A growing body of research suggests the internet is changing how people pay attention to writing. The most anxious accounts describe a burning platform: The internet is degrading our ability to pay attention for long periods and so also process extended chains of causal reasoning.
I prefer more pragmatic accounts: People just are reading differently, and the challenge for writers is how to adapt to these new conditions.
Clearly, the pragmatic approach is important for lawyers hoping to be understood by clients.
People Don’t Read, People Skim
How you’re reading this article is a good example of how most people read most of the time. You first noticed the title, right? Then read a little bit of the beginning, possibly skimming over the content until a word or phrase caught your attention, reading a few sentences, then skipping to the next bold heading, and starting to skim again.
My favorite book about pragmatic writing is technically a book about web design. Steve Krug, the author of “Don’t Make Me Think,” describes the No. 1 fact of life on the web as, “We don’t read pages. We scan them.”

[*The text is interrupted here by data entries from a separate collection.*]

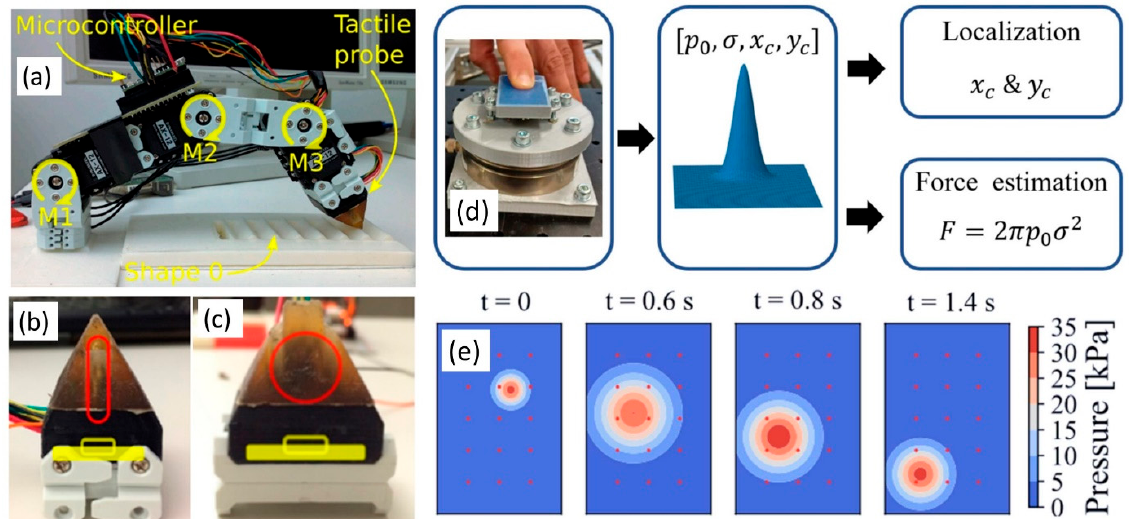
Figure 7. Experimental setup: ( a ) Robot finger composed of three motors: M1 is the “bottom” motor; M2 is the “middle” motor; and M3 is the “top” motor. The microcontroller is attached on top of Motors M1 and M2. ( b ) Front view of the tactile probe: the MARG system is embedded under the red circle; the pressure sensor is under the yellow overlay in the black 3D printed collar. ( c ) Side view of the tactile probe. Reprinted/adapted with permission from Ref. [62]. Copyright 2017, MDPI. ( d ) Illustration of the working principle of the model-based simultaneous localization and force estimation. Left: Finger creates contact with the sensor. Middle: Optimization finds parameter values of the parameterized Gaussian pressure distribution that best fits the pressure data. Right: The found parameters values are used to simultaneously locate the contact and estimate forces. Reprinted/adapted with permission from Ref. [63]. Copyright 2022, IEEE. ( e ) Reconstructed pressure distribution during the slip experiment on the tactile sensor. Reprinted/adapted with permission from Ref. [62]. Copyright 2017, MDPI.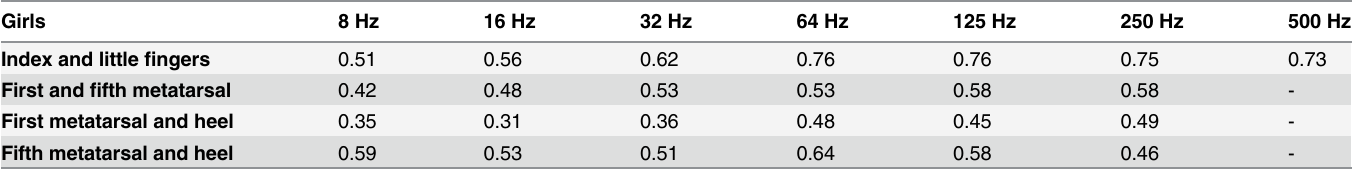
Table 7. Pearson correlation (2-tailed) between vibration perception thresholds in index and little fingers as well as between three sites in the sole of the foot at different frequencies measured in 139 healthy girls. Girls 8 Hz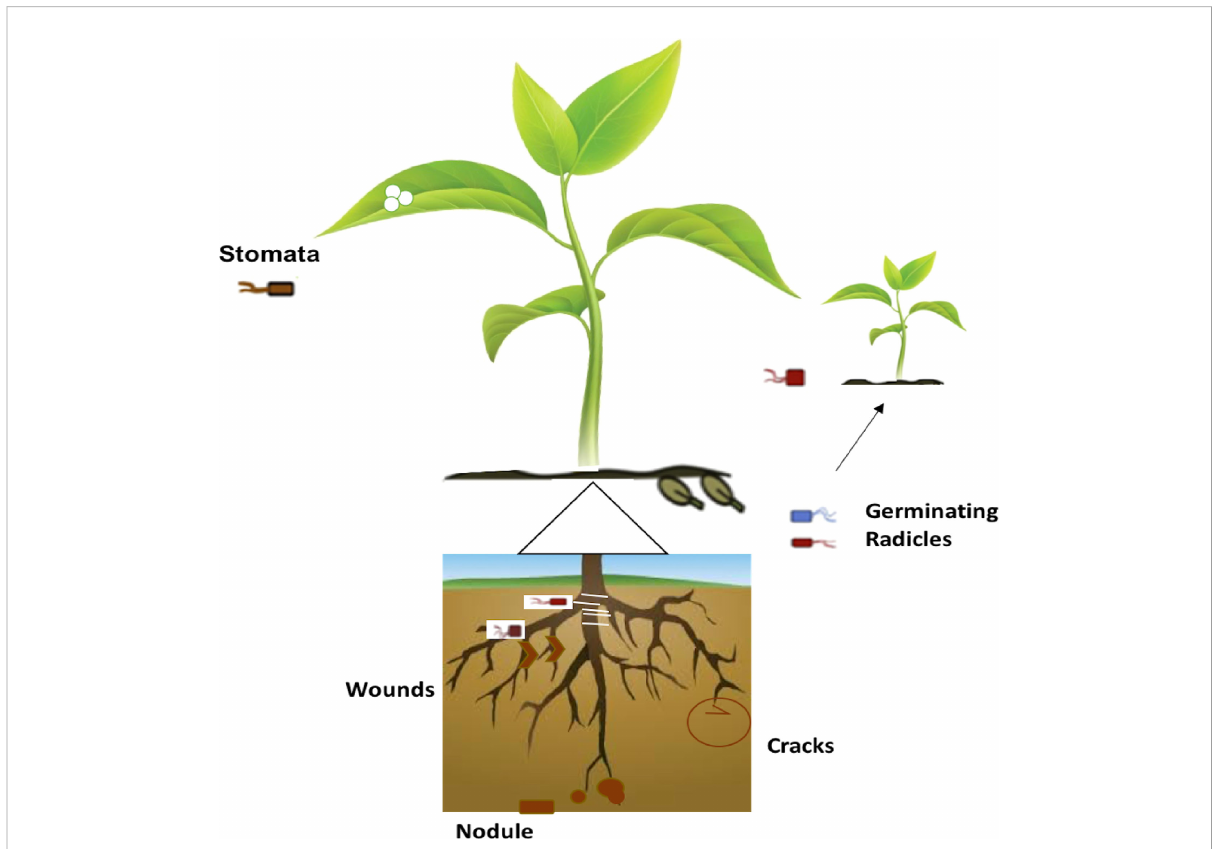
FIGURE 2 Overview of the endophytic bacterial mode of entry into different plant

Scanning happens for three reasons:
People on the web are on a mission. Goal-oriented behavior (where to eat tonight, how to file a form online) keeps people moving constantly toward their objective.
People know they don’t need to read everything. Goal-oriented web use means that most of the information on any page is unrelated to our interest or task. (Ironically, this is the first thing people forget when they stop surfing the web and start writing content.)
People are good at skimming. Humans are born environment-scanners. We do it all the time, everywhere, on and off the web, and way more often than we read.
Rarely do people read from start to finish, line by line. Your website shouldn’t be written this way, and by extension, neither should anything you write that gets read online (emails, newsletter, blog posts, etc.).
Make It Easy for People to Skim
While some legal writing is tightly prescribed (such as submissions to courts or tribunals), there are lots of opportunities for communication to reflect the way people actually read your writing.
Here are three tools of good web design that I learned from Krug and deploy when writing just about everything.
Use headings to organize information for the reader as well as to summarize the contents of the entire article or email. A reader should have some idea what you’re saying just by reading the headings. (Put another way, headings should help readers decide whether they need to read the rest of your piece.)
Use short paragraphs. Long paragraphs are intimidating, even if the content is accessible. Instead, break up your writing into short paragraphs — even one-sentence paragraphs are OK — leaving lots of white space. The less-intimidating your writing looks, the more of it people will read.
Highlight key terms and phrases. Boldface type is like a signpost for people skimming through your text. It’s a good way to help people focus on what you think is important. This is something that I’ve started doing in emails, and not just for key dates and times. (Also, if you must write in long paragraphs, including boldface terms makes the paragraph appear more accessible.)